In Karachi, the daily current affairs show
Rozanama
devoted much airtime to the war. Veteran journalist Muhammad Mian, a Marxist who spoke Arabic, Persian, and German as fluently as his native Urdu, described the Golan Heights as if it was his backyard. He had been there, and he was passionate about the Palestinian cause; in 1970, he had covered the Black September uprising of the plo against King Hussein of Jordan. Using detailed maps, he explained the daily developments. One day after the show, he said to me that he did not want to come in the next day. “It is all over, Tarek – the Arabs have blown it one more time.” He said his Arab sources had confessed that the Syrian assault had been blunted and the Israelis had destroyed the last of the tanks that had managed to cross the ceasefire line. (In 2008, I visited this site and saw the hulk of the burnt-out Syrian tank, which the Israelis have kept to show how far the Syrians had advanced inside Israel before being beaten back.)

The Arab world was in shock. What had started as a war to restore Arab pride had quickly turned into the familiar rout. The Organization of the Petroleum Exporting Countries now entered the fray to pressure the West not to back Israel. On October 16, opec increased the price of oil by 70 per cent, to $5.11 a barrel, in order to put pressure on the United States to not back Israel. When this had no effect, Arab oil-producing countries announced an embargo, starting with a 5 per cent cut in production, with further cuts threatened in 5 per cent increments.
If the Arab countries thought such blackmail would make the United States more partial to the Arab position, they were badly mistaken. Three days later, Nixon asked Congress to give $2.2 billion in emergency aid to Israel, including $1.5 billion in outright grants. The next day, Libya announced it would embargo all oil shipments to the United States; soon, the rest of the Arab oil-producing states announced curbs on their exports to various countries and a total embargo on oil to the United States.

The price of oil immediately shot up from three dollars a barrel to twelve dollars, triggering a recession and high inflation in the West that persisted until the early 1980s. While the economy of the West took ten years to recover from the oil shock, Saudi Arabia basked in the petrodollar bonanza that spilled from its coffers straight into the hands of the kingdom’s theological custodians and radical jihadi clerics.
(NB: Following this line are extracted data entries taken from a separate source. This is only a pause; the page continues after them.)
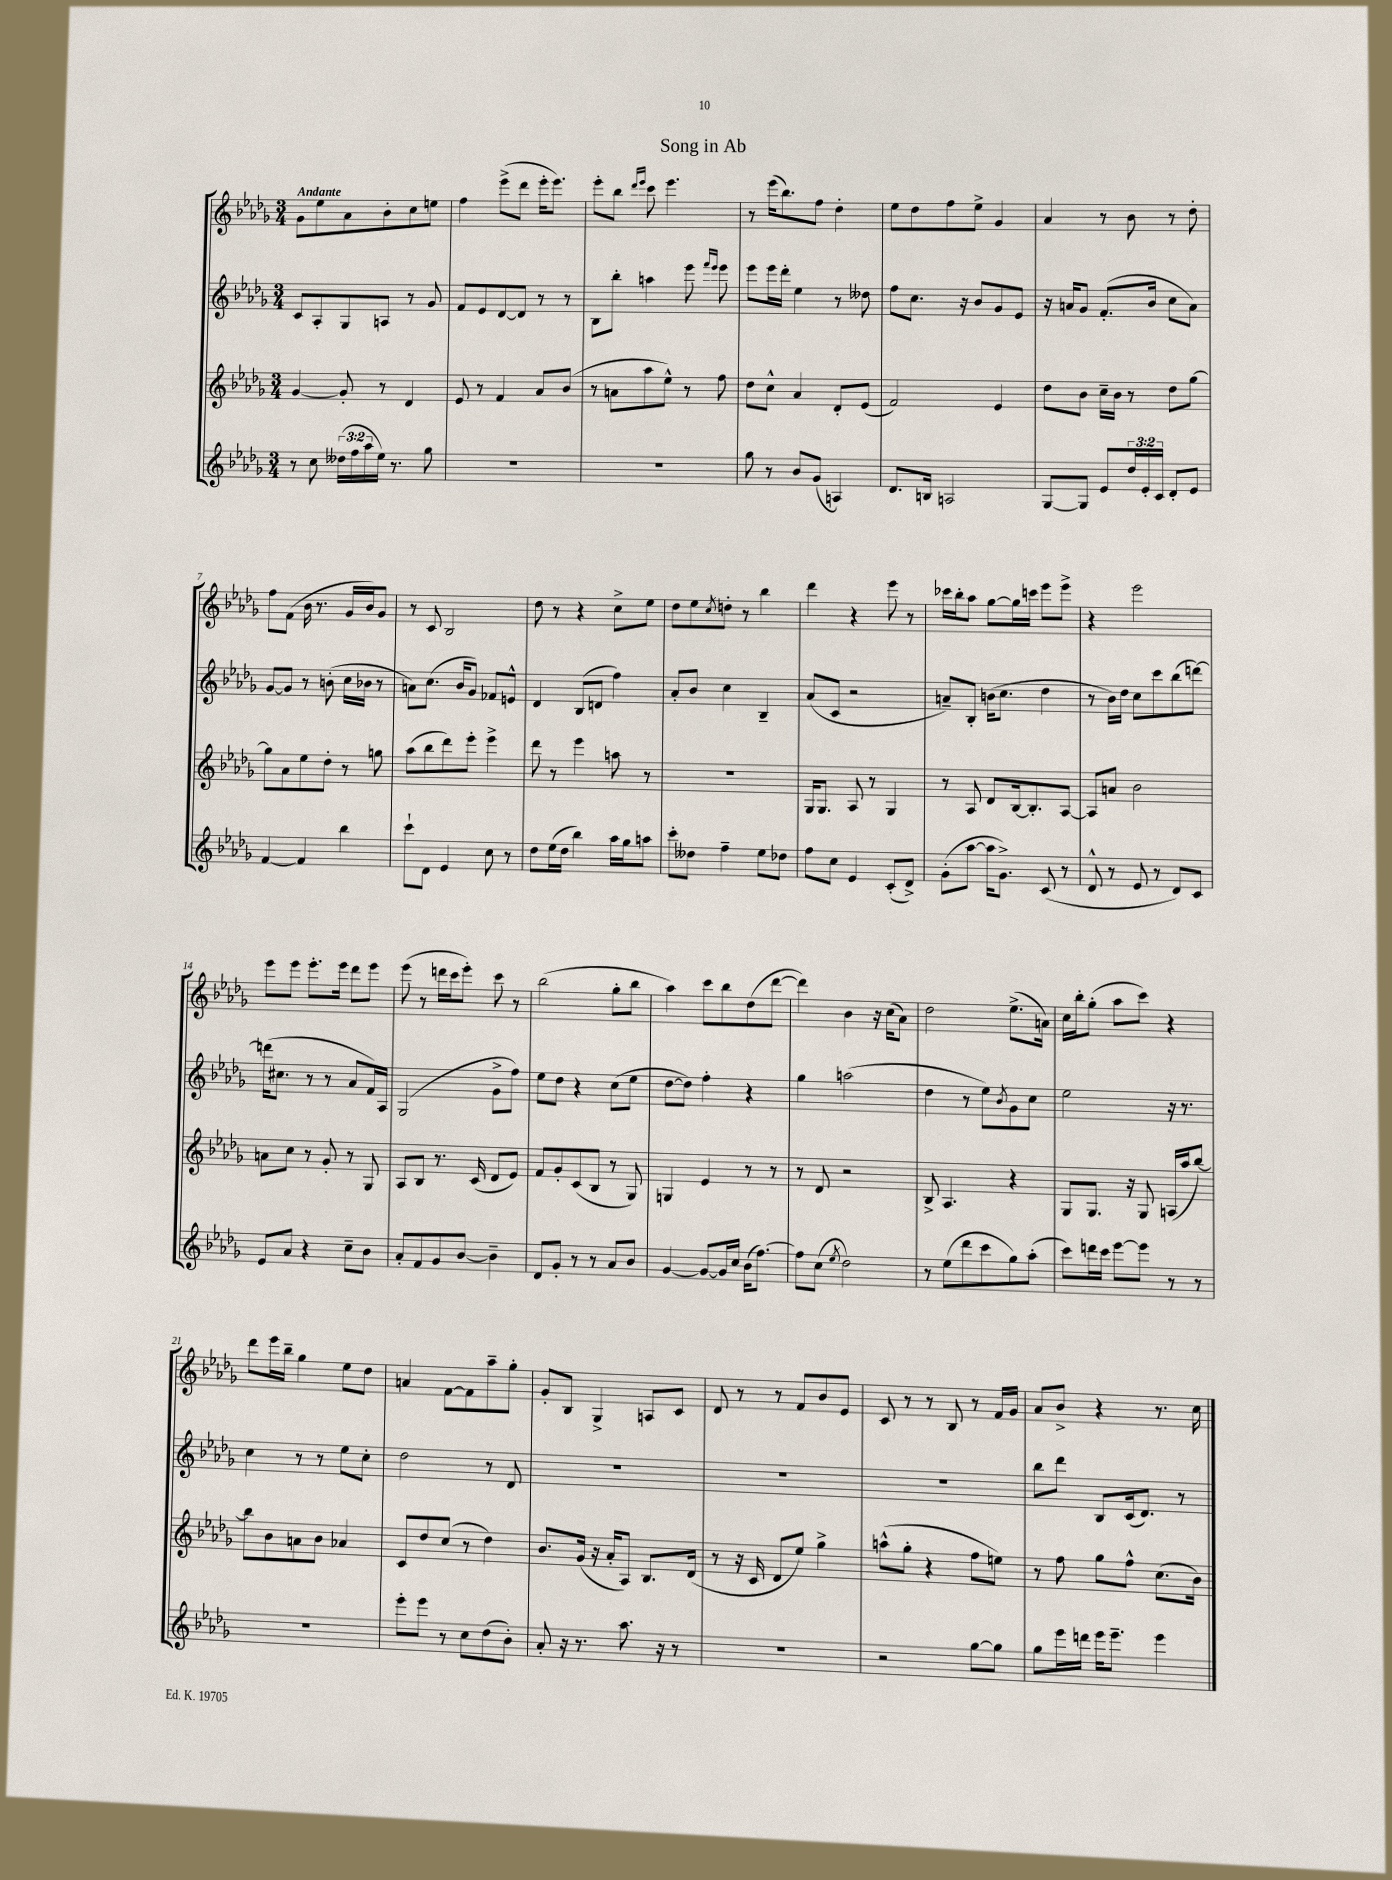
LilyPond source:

\header { title = "Song in Ab" }
<<
\new StaffGroup <<
\new Staff = "s0" {
    \clef treble \key des \major \numericTimeSignature \time 3/4 \tempo "Andante"
    ges'8 ees''8 aes'8 bes'8-. c''8 e''8 |
    f''4 ees'''8->( des'''8 ees'''16-. ees'''8.) |
    ees'''8-. bes''8 \grace { des'''16 ees'''16 } c'''8 ees'''4. |
    r8 ees'''16( bes''8.) f''8 des''4-. |
    ees''8 des''8 f''8 ees''8-> ges'4 |
    aes'4 r8 bes'8 r8 des''8-. |
    f''8 f'8( bes'16 r8. ges'16 bes'16) ges'8 |
    r8 c'8 bes2 |
    des''8 r8 r4 c''8-> ees''8 |
    des''8 ees''8 \acciaccatura { c''8 } d''8-. r8 bes''4 |
    des'''4 r4 ees'''8 r8 |
    ces'''16 bes''16-. aes''8 ges''8~ ges''16 c'''16 ees'''8 ees'''8-> |
    r4 ees'''2 |
    ees'''8 ees'''8 ees'''8.-. ees'''16 des'''8 ees'''8 |
    ees'''8( r8 d'''16 c'''16 ees'''8-.) c'''8 r8 |
    bes''2( ges''8-. bes''8 |
    aes''4) c'''8 bes''8 des''8( des'''8~ |
    des'''4) bes'4 r16 c''16( aes'8) |
    des''2 ees''8.->( a'16) |
    c''16 bes''16-. ges''8-.( aes''8 c'''8) r4 |
    des'''8 ees'''16 bes''16-- ges''4 ees''8 des''8 |
    a'4 f'8~ f'8 aes''8-- ges''8-. |
    ges'8-. bes8 ges4-> a8 c'8 |
    des'8 r8 r8 f'8 bes'8 ees'8 |
    c'8 r8 r8 bes8 r8 f'16 ges'16 |
    aes'8 bes'8-> r4 r8. c''16 \bar "|." |
}
\new Staff = "s1" {
    \clef treble \key des \major \numericTimeSignature \time 3/4
    c'8 aes8-. ges8 a8 r8 ges'8 |
    f'8 ees'8 des'8~ des'8 r8 r8 |
    bes8 bes''8-. a''4 ees'''8 \grace { f'''16 ees'''16 } ees'''8 |
    ees'''8 ees'''16 des'''16-. ees''4 r8 deses''8 |
    f''8 c''8. r16 bes'8 ges'8 ees'8 |
    r16 a'16 ges'8 f'8.-.( bes'16 c''8 a'8) |
    ges'8~ ges'8 r8 b'8-.( c''16 bes'16 r8 |
    a'8) c''8.( bes'16 ges'8) fes'8 e'8-^ |
    des'4 bes8( d'8 f''4) |
    aes'8-. bes'8 c''4 bes4-- |
    aes'8( c'8 r2 |
    a'8--) bes8-. b'16( c''8. des''4 |
    r8 bes'16) des''16 c''8 c'''8 bes''8( d'''8~) |
    d'''16( cis''8. r8 r8 aes'8 f'16) aes16 |
    ges2( ges'8-> f''8) |
    ees''8 des''8 r4 c''8( ees''8 |
    des''8~ des''8) f''4-. r4 |
    ges''4 a''2( |
    des''4 r8 ees''8) \acciaccatura { bes'8 } ges'8 c''8 |
    ees''2 r16 r8. |
    c''4 r8 r8 ees''8 c''8-. |
    des''2 r8 des'8 |
    R2. |
    R2. |
    R2. |
    bes''8 des'''8 bes8 c'16( des'8.) r8 \bar "|." |
}
\new Staff = "s2" {
    \clef treble \key des \major \numericTimeSignature \time 3/4
    ges'4~ ges'8-. r8 des'4 |
    ees'8 r8 f'4 aes'8 bes'8( |
    r8 a'8 aes''8 ees''8-^) r8 f''8 |
    des''8 c''8-^ aes'4 des'8-. ees'8( |
    f'2) ees'4 |
    des''8 bes'8 c''16-- bes'16 r8 des''8 ges''8~ |
    ges''8 aes'8 ees''8 des''8-. r8 g''8 |
    aes''8( bes''8 des'''8) ees'''8-. ees'''4-> |
    des'''8 r8 ees'''4 a''8 r8 |
    R2. |
    ges16 ges8. aes8 r8 ges4 |
    r8 aes8 des'8 bes16~ bes8.-. aes8~ |
    aes8 a'8 bes'2 |
    a'8 c''8 r8 ges'8-. r8 ges8 |
    aes8 bes8 r8. c'16( des'8 ees'8) |
    f'8 ges'8-. c'8( bes8 r8 ges8) |
    g4 ees'4 r8 r8 |
    r8 des'8 r2 |
    bes8-> aes4. r4 |
    ges8 ges8. r16 ges8 a16( aes''16 bes''8~) |
    bes''8 bes'8 a'8 bes'8 aes'4 |
    c'8 des''8 c''8( r8 des''4) |
    bes'8. ges'16( r16 aes'16-. aes8) bes8. des'16( |
    r8 r16 c'16 des'8 ees''8) ges''4-> |
    a''8-^( ges''8-. r4 f''8 e''8) |
    r8 f''8 ges''8 f''8-^ c''8.( bes'16) \bar "|." |
}
\new Staff = "s3" {
    \clef treble \key des \major \numericTimeSignature \time 3/4 \override Staff.TupletNumber.text = #tuplet-number::calc-fraction-text
    r8 c''8 \tuplet 3/2 { deses''16( f''16 aes''16 } ees''16) r8. ges''8 |
    R2. |
    R2. |
    ges''8 r8 bes'8 ges'8( a4) |
    des'8. b16 a2 |
    ges8~ ges8 ees'8 \tuplet 3/2 { des''16 ees'16-. c'16 } des'8-. ees'8 |
    f'4~ f'4 bes''4 |
    c'''8-! des'8 ees'4 c''8 r8 |
    des''8 ees''16( des''16 bes''4) aes''16 ges''16 a''8 |
    c'''8-. deses''8 f''4-- ees''8 des''8 |
    f''8 c''8 ees'4 c'8-.( des'8->) |
    ges'8-.( aes''8~ aes''16 ges'8.->) c'8( r8 |
    des'8-^ r8 ees'8 r8 des'8) c'8 |
    ees'8 aes'8 r4 c''8-- bes'8 |
    aes'8-. f'8 ges'8 bes'8~ bes'4-- |
    des'8 ges'8-. r8 r8 aes'8 bes'8 |
    ges'4~ ges'8~ ges'16 c''16 bes'16( f''8.~) |
    f''8 c''8( \acciaccatura { ees''8 } des''2) |
    r8 ees''8( des'''8 c'''8 ges''8) aes''8-.( |
    c'''8) d'''16 c'''16 ees'''8~ ees'''8 r8 r8 |
    R2. |
    ees'''8-. ees'''8 r8 c''8 des''8( bes'8-.) |
    aes'8-. r16 r8. aes''8. r16 r8 |
    R2. |
    r2 ges''8~ ges''8 |
    ges''8 ees'''16 d'''16 ees'''16 ees'''8.-- ees'''4 \bar "|." |
}
>>
>>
From the smouldering ashes of defeat in the Sinai, a new Arab force emerged in the east that would relegate Egypt to the backwaters. Saudi financial might that today flexes its muscle in Harvard University and Citibank has its roots in the aftermath of 1973. Equipped with billions, the Saudis would work to impede all intellectual progress in the Muslim world, financing the spread of repressive and reactionary fascist ideologies that would turn Muslims against their own cultures and hark back to a fictitious medieval era of Islamic supremacy. In the next decades the Saudi exercise in funding radical ideologues would produce the likes of Osama bin Laden and Mullah Omar.

The kingdom became the Comintern of the world Islamist movement; its clerics as well as leading members of the royal family were the commissars who spread out to expand their realm without crossing any borders. Islamism was born in Egypt in the 1930s, but its practical manifestation was facilitated by Saudi money that simultaneously funded jihadis and bought influence around the world, including the United States, Canada, Britain, and France.

The humiliation of another defeat at the hands of the kuffar was explained by the Saudi clerics as Allah’s way of punishing Muslims who had supposedly wavered from the true path of Islam, which, according to them, was Wahhabi Salafism and submission to the doctrine of armed jihad. The sheiks argued, as they still do, that while the land ruled by the Wahhabis came out of the crisis as the world’s wealthiest nation, with Allah rewarding its citizens with billions, those who did not follow the oath of radical jihadi Islam had been punished. The clerics maintained that Allah had spoken; Arab defeats were proof of Allah’s will.